The Dallas Cowboys are apparently in the reclamation business once again. While the team is waiting to get defensive end Randy Gregory back from a second year-long suspension, the team is still working to augment the edge spot opposite DeMarcus …

The Dallas Cowboys are apparently in the reclamation business once again. While the team is waiting to get defensive end Randy Gregory back from a second year-long suspension, the team is still working to augment the edge spot opposite DeMarcus Lawrence. While big names are being floated about and the possibility of a high-end draft pick coming aboard are very serious, the club still is looking to protect themselves in things don’t fall their way.

To that end, the team has agreed to terms with defensive end Aldon Smith. Yes, that Aldon Smith. Fox Sports’ Jay Glazer broke the news.

Smith, 30, will have to be reinstated by the league, but it appears the Cowboys believe that is an inevitability. He has not played in the NFL since 2015 but notched 42 sacks in his first three seasons. He will reunite with his defensive line coach Jim Tomsula, who was brought in to coach under Mike Nolan on Mike McCarthy’s new staff.

(Photo by Thearon W. Henderson/Getty Images)

The 6-foot-5, 255 pound edge rusher was an absolute terror when he broke into the league in 2011, posting 14 sacks as a rookie for San Francisco. He followed that up with a 19.5 sack campaign in 2012, however after a fast start to 2013, things went downhill in a hurry.

In between those seasons though, Smith was stabbed while trying to break up a fight at his home where two people were shot.

In 2013, Smith was in a car accident and was arrested for suspicion of driving under the influence and marijuana possession. Soon after he checked himself into a rehab facility and was out for the next five games. He finished his 11-game season with 8.5 sacks.

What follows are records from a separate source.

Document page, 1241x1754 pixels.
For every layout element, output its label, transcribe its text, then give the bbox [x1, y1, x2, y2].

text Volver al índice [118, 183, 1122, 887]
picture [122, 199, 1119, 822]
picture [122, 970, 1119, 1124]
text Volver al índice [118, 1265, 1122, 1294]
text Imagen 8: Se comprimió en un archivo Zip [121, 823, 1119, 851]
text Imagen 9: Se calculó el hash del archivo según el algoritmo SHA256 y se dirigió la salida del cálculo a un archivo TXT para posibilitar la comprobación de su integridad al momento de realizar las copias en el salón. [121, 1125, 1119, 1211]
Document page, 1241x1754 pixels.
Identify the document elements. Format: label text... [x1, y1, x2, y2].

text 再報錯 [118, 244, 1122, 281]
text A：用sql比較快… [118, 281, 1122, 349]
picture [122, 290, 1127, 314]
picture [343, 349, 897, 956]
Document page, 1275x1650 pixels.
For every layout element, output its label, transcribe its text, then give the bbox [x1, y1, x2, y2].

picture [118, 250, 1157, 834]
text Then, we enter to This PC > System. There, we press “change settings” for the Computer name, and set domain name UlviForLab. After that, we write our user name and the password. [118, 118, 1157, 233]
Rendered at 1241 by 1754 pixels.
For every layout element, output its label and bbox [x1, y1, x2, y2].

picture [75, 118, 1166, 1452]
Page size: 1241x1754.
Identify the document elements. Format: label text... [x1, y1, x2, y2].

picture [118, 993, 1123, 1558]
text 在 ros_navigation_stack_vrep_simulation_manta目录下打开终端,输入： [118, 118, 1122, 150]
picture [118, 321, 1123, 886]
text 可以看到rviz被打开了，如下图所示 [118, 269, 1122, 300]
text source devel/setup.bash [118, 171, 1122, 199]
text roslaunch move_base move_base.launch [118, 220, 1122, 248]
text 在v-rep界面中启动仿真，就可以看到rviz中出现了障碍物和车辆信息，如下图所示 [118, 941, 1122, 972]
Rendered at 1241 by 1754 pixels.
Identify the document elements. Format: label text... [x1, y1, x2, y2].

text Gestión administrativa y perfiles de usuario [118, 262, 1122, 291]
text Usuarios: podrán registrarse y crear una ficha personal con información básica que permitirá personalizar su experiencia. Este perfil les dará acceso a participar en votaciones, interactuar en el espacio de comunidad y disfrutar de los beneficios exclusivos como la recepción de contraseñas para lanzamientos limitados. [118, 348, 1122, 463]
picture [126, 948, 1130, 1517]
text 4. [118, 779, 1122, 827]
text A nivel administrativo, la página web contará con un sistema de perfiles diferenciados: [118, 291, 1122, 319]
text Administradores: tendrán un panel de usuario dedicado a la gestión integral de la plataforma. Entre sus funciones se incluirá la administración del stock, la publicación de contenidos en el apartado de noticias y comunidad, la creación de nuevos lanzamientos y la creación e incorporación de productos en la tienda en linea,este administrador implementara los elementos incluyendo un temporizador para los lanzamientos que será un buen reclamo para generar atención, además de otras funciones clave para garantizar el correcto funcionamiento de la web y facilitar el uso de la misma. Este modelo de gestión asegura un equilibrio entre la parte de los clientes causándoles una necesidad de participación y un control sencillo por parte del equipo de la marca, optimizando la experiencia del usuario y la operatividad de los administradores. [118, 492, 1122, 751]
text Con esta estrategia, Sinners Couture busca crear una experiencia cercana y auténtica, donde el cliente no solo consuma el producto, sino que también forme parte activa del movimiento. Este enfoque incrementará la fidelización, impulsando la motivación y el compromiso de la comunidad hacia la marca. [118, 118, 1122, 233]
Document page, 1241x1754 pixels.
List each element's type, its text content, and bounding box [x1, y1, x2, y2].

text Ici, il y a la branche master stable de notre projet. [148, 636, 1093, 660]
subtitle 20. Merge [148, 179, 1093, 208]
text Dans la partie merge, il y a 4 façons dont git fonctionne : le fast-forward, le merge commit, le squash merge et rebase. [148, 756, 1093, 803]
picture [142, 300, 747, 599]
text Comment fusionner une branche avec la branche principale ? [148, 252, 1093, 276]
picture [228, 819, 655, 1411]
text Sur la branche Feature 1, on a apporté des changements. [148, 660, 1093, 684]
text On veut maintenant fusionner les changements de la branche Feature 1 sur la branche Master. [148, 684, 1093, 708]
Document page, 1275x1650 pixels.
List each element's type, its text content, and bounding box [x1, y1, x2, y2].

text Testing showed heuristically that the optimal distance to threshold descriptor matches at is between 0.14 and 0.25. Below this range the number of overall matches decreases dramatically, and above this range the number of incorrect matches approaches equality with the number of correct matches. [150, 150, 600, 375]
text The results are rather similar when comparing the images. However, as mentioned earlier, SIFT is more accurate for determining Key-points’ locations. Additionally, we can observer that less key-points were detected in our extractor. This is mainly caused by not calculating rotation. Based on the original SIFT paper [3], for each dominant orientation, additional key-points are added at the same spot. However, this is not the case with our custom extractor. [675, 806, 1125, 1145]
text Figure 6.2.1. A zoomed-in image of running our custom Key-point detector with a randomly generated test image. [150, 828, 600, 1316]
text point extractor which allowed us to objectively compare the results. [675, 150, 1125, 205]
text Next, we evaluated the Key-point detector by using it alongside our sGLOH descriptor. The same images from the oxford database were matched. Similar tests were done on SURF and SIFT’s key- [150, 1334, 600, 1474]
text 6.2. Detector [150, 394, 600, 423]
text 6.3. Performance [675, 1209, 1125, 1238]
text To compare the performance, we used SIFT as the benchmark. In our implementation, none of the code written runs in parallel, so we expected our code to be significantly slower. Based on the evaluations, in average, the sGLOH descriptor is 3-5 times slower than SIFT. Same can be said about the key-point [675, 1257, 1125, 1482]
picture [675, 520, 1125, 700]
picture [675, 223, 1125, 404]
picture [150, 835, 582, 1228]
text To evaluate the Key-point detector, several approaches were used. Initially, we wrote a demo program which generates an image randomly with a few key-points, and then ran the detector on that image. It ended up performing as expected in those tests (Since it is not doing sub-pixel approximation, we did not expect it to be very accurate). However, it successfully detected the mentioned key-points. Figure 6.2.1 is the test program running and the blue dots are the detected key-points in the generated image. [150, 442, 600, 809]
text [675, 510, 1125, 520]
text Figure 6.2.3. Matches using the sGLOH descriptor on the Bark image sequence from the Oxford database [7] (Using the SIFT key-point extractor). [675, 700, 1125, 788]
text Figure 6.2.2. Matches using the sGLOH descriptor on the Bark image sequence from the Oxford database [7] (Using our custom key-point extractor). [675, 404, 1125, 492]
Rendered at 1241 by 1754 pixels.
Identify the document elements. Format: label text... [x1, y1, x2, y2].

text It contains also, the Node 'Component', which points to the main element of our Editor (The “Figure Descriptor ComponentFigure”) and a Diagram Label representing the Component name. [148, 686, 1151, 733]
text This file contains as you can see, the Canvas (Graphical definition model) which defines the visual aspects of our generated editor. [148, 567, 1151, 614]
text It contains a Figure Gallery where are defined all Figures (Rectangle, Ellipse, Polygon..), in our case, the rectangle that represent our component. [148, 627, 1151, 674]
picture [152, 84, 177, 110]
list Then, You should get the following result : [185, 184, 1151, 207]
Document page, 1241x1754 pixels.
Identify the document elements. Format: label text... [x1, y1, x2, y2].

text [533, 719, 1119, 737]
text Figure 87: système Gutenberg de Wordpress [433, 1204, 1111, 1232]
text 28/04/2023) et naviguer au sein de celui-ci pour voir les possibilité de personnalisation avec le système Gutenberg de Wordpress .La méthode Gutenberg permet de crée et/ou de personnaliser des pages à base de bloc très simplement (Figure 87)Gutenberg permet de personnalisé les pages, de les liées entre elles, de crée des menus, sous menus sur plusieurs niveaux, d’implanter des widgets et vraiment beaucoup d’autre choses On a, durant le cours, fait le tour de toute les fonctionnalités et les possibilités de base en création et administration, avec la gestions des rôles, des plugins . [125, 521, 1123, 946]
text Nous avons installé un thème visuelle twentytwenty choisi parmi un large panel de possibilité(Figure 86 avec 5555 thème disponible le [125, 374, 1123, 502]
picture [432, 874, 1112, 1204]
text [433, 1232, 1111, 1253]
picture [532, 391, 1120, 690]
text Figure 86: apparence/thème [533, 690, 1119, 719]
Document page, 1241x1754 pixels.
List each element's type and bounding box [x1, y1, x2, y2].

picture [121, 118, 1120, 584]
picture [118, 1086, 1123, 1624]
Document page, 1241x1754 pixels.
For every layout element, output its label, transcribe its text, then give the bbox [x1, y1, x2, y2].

In 2014 he was arrested at LAX for an alleged bomb threat but charges were dropped after it was determined he didn’t make one.

Two more DUI arrests followed, bookending a nine-game suspension for violation of the league’s substance abuse policy and he was released by San Francisco in 2015.

He played a few games for Oakland in 2015, but was suspended indefinitely. Unable to get himself back on track, he applied for reinstatement but still sat out the 2016 and 2017 seasons. In 2017 there were domestic violence allegations and he was arrested in both 2018 and 2019 for violations of a stay-away order and then again for driving under the influence.